Los mordiscos empezaron al poco de acostarse, como si una collera de galgos enloquecidos acribillase a tijeretazos sus tripas y sus intestinos, esos que tantas veces había visto cuando sajaban al cerdo o cuando abría a las rabonas. Entonces se encogía, se giraba hacia el otro lado de la cama, para no molestarla a ella y se apretaba el vientre mientras el sudor brotaba por los poros y resbalaba entre las arrugas de su rostro como si fuese una tierra árida y descarnada, como si fuese una ladera erosionada y repleta de surcos y torrenteras que lluvia tras lluvia la iba lijando hasta mostrar la piedra, esa costra dura y hostil de la meseta, hasta dejar al aire los huesos de su cadáver, de su calavera…, pero al final lograba dormir un poco, los mordiscos se espaciaban y un poco antes de que los paramos se abriesen para que el amanecer brotase lentamente, abría los ojos.
Distinguió la escopeta al alcance de su mano y suspiró, se palpó el estómago y no sintió dolor, la collera parecía dormitar en sus entrañas, relajada o fatigada después de la carnicería.

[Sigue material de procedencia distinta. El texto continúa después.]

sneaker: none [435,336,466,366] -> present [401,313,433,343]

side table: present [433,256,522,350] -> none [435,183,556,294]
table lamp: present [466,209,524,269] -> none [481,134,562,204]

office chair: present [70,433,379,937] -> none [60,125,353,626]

A veces, en medio de esos sudores que empapaban la cama, deliraba y creía reconocer a todos los galgos que ahorcó, a todos esos galgos que abandonó y a los que jamás propició una caricia sincera, un mimo o un beso, como hacían las gentes de la ciudad.

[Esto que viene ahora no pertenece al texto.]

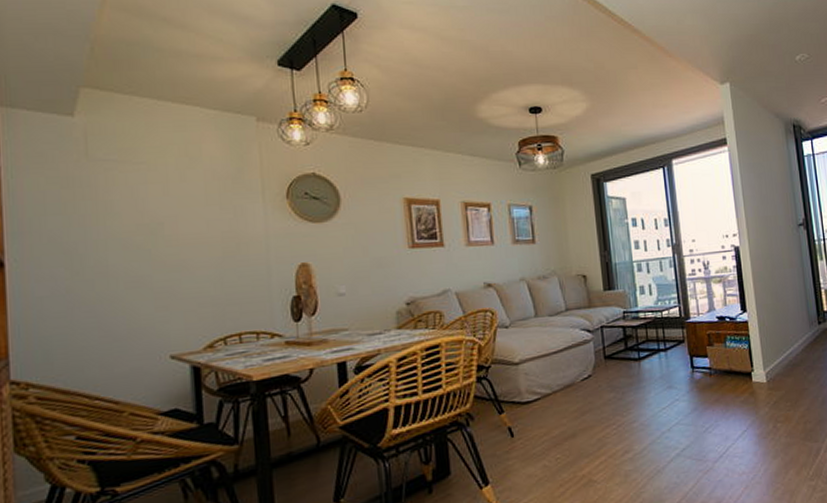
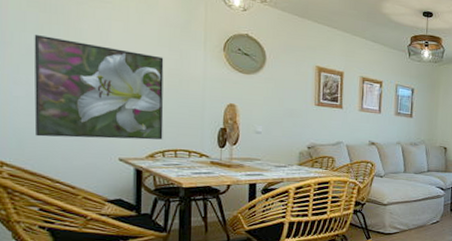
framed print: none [56,216,223,344] -> present [34,34,164,140]

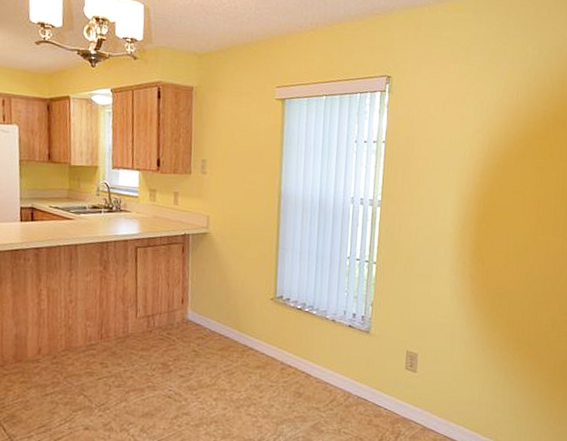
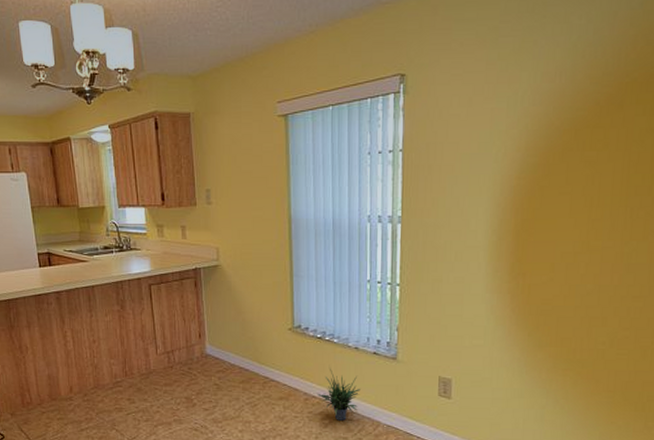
potted plant: none [293,338,335,391] -> present [317,367,361,421]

A veces, Matías cabeceaba en medio de esos dolores y creía reconocer en la mirada de todos aquellos galgos, algo más que los simples ojos de un perro, veía la incomprensión y la profunda pena, la tristeza y el abatimiento. Durante unos momentos el poder sentir eso le aliviaba el dolor, el poder verlos como algo mas que una herramienta, le hacia sentirse mas humano, le hacia descubrir algo nuevo en si mismo. Era capaz de percibir el amor y el cariño de una manera especial, como nunca sintió ni siquiera de niño ni de adolescente, entonces sonreía aunque se estuviese pudriendo por dentro, pero era una sensación que duraba poco, después, en medio de la angustia, los ojos de los galgos se apagaban y volvía a ver tan solo a unos perros nacidos para correr y para matar liebres, volvía a rabiar de dolor, a encogerse, a hacerse un ovillo como lo había visto hacer miles de veces a los galgos.
3 comentarios:
Que duro texto, Pedro!
Pero me gusta que dotes a Matias de esos sentimientos contradictorios, ese atisbo de remordimiento, ese asomarse a lo que puede ser el sentimiento de un perro que ha sido tu compañero.
Es que creo, Antonia, que sería muy duro morir o vivir sin llegar a poder cambiar de opinión, sin llegar a entender o sentir otros sentimientos, no se...., sin llegar a ser capaz de ver la vida con ojos nuevos, aunque fuese en tus ultimos días o en tus ultimas horas.
Ojalá mucha gente comprendiese eso!!